Calcium is likely the most famous mineral, probably best known for its association with the development and maintenance of healthy teeth and bones.Calcium plays a role in the proper functioning of muscles, nerve transmission, and blood clotting. Without calcium, bones become soft, and diseases like osteoporosis can develop.

Food Sources: Dairy products (milk, yogurt, cheese), leafy greens (kale, broccoli), and fortified foods like cereals and plant-based milk.

2. Magnesium

A myriad of over 300 biochemical functions, including muscle contractions, energy, and blood pressure regulation among them, involve magnesium in the body.
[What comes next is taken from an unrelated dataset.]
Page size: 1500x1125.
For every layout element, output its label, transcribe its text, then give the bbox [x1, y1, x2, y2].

This mineral helps in bolstering the immune system and is also critical in keeping the bones healthy.

Food Sources: Nuts and seeds (almonds, pumpkin seeds), whole grains, leafy greens, and legumes like black beans.

3. Iron

Another mineral that is equally important is iron as it helps in the synthesis of hemoglobin, a component of red blood cells that enables transport of oxygen to other parts of the body including the muscles. The lungs transport oxygen to other tissues. Deficiency in iron will cause one to become tired, weak and have poor mental concentration. Also as a component in red blood cells, iron aids defenses.
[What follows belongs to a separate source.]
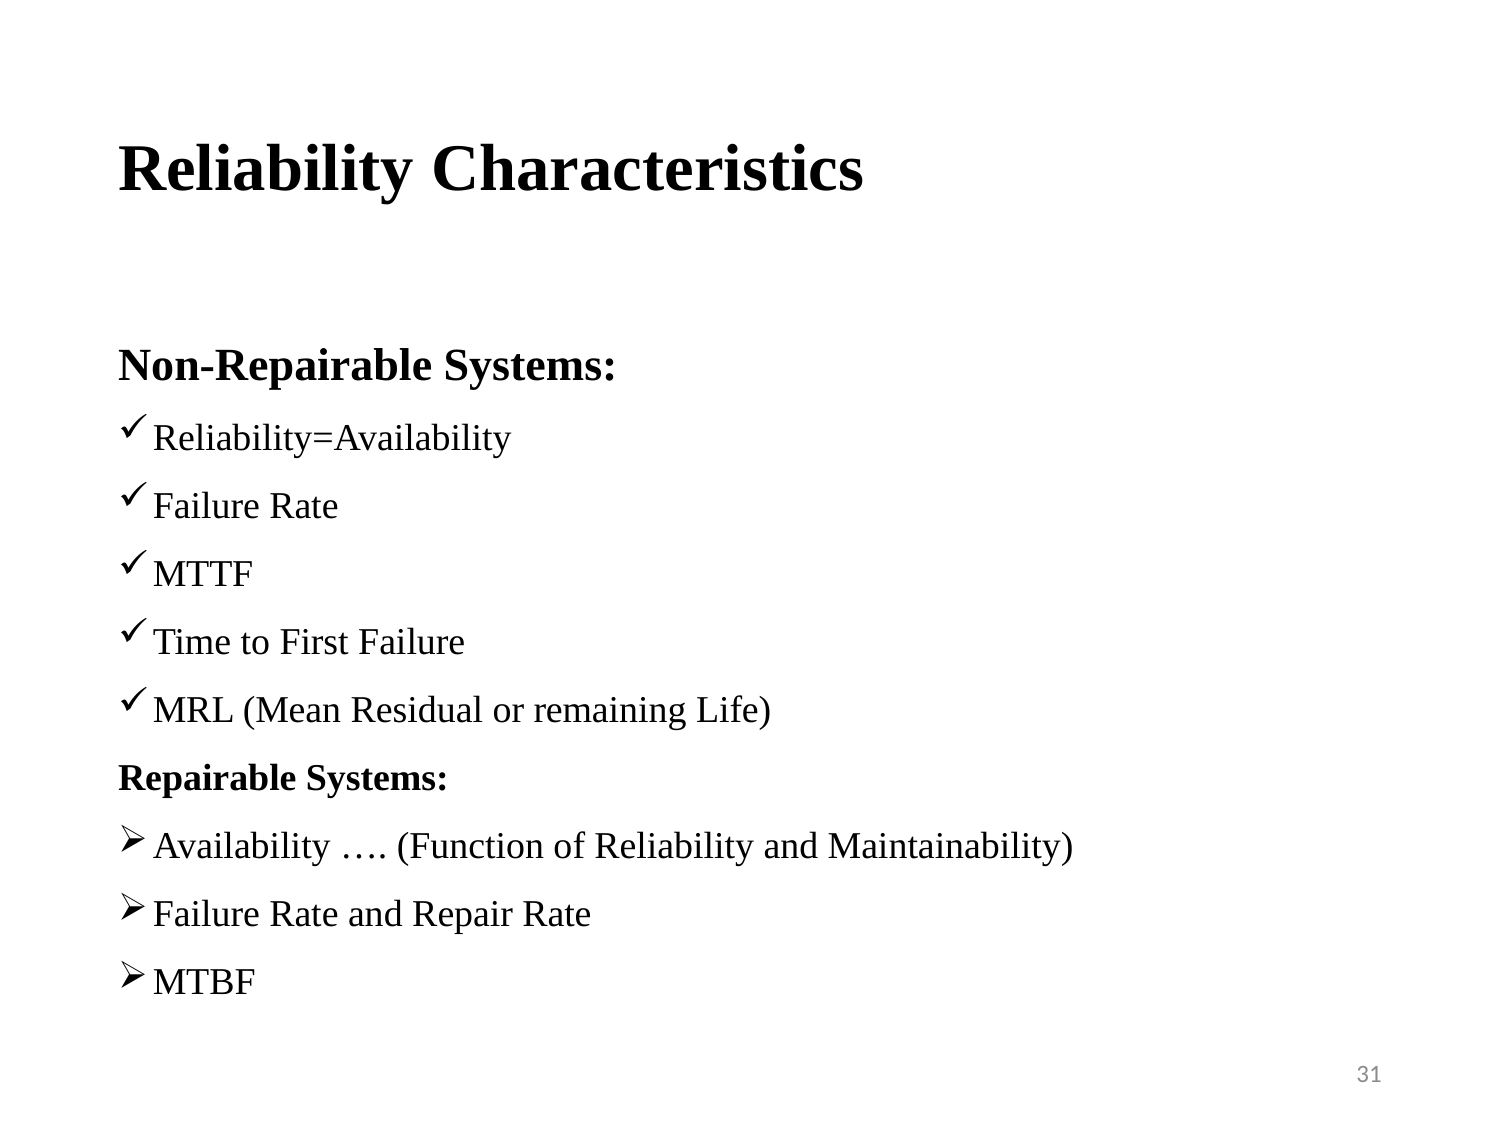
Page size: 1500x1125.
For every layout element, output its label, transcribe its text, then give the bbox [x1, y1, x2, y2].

Food Sources: Red meat, poultry, beans, lentils, and fortified cereals. Plant-based sources of iron are better absorbed when paired with vitamin C-rich foods, like citrus fruits.

4. Zinc

Zinc is an important component of any diet since it boosts the immunity, enhances the healing process of injuries and is very essential for growth and development. In addition, it supports protein synthesis, contributes to the structure of DNA, and helps with the senses of taste and smell.

Food Sources: Shellfish (oysters, crab), poultry, red meat, nuts, and seeds.

5. Potassium

Phosphorus, in the second place after Ca, is the second most prevalent mineral in the body context and most of this element is present in bones and teeth structures. It serves to complement calcium in efforts aimed at reinforcing their structures. In addition, phosphorus is helpful in the kidneys by assisting them to clear out toxins and contributes to the synthesis of ATP.

Food Sources: Bananas, oranges, potatoes, spinach, and avocados.

6. Phosphorus

Phosphorus is considered the second most present mineral in the human body which is dominantly found in bones and teeth. Its primary purpose is to reinforce the structures alongside calcium. Phosphorus also assists in waste filtration in the kidneys and is involved in energy metabolism as well.

Food Sources: Dairy products, meat, fish, and whole grains.

7. Sodium

Sodium has also been criticized for being one of the leading causes of high blood pressure associated with excess sodium intake, but like it or not, it is still a mineral that one cannot do without in small amounts. It serves fluid balance, creates a physiological bridge for muscles and assists in sending signals through the nerves.

Food Sources: Table salt, processed foods, and canned soups, though it’s best to limit intake from processed sources.

8. Iodine

Iodine is one of the components of thyroxine, a hormone that regulates metabolism in the body. Thus, lack of iodine worsens the function of the thyroid gland leading to a goiter with other metabolic complications as well.

Food Sources: Iodized salt, seafood, dairy products, and eggs.

How to Ensure You’re Getting Enough Minerals

The most reliable source of attaining enough indispensable minerals is through taking a well-balanced diet consisting of natural foods. This is achieved by having many different types of fruits, vegetables, whole grains, nuts, seeds, and healthy meat in one’s diet in order to supply the minerals required by the body.

For patients with certain dietary limitations or conditions, however, this may not be sufficient and supplementation may have to be undertaken. Nevertheless, it is usually advisable to seek medical advice prior to embarking on any supplementation.

Conclusion

Minerals make up a majority of most body functions from skeletal structural strength, energy generation, immunity among others. Through eating a balanced diet, you can assure your body of the essential minerals required for normal functioning on a day to day basis.

And you would be on a healthy balanced diet by the simple knowledge that these nutrients are important and their intake is deliberate!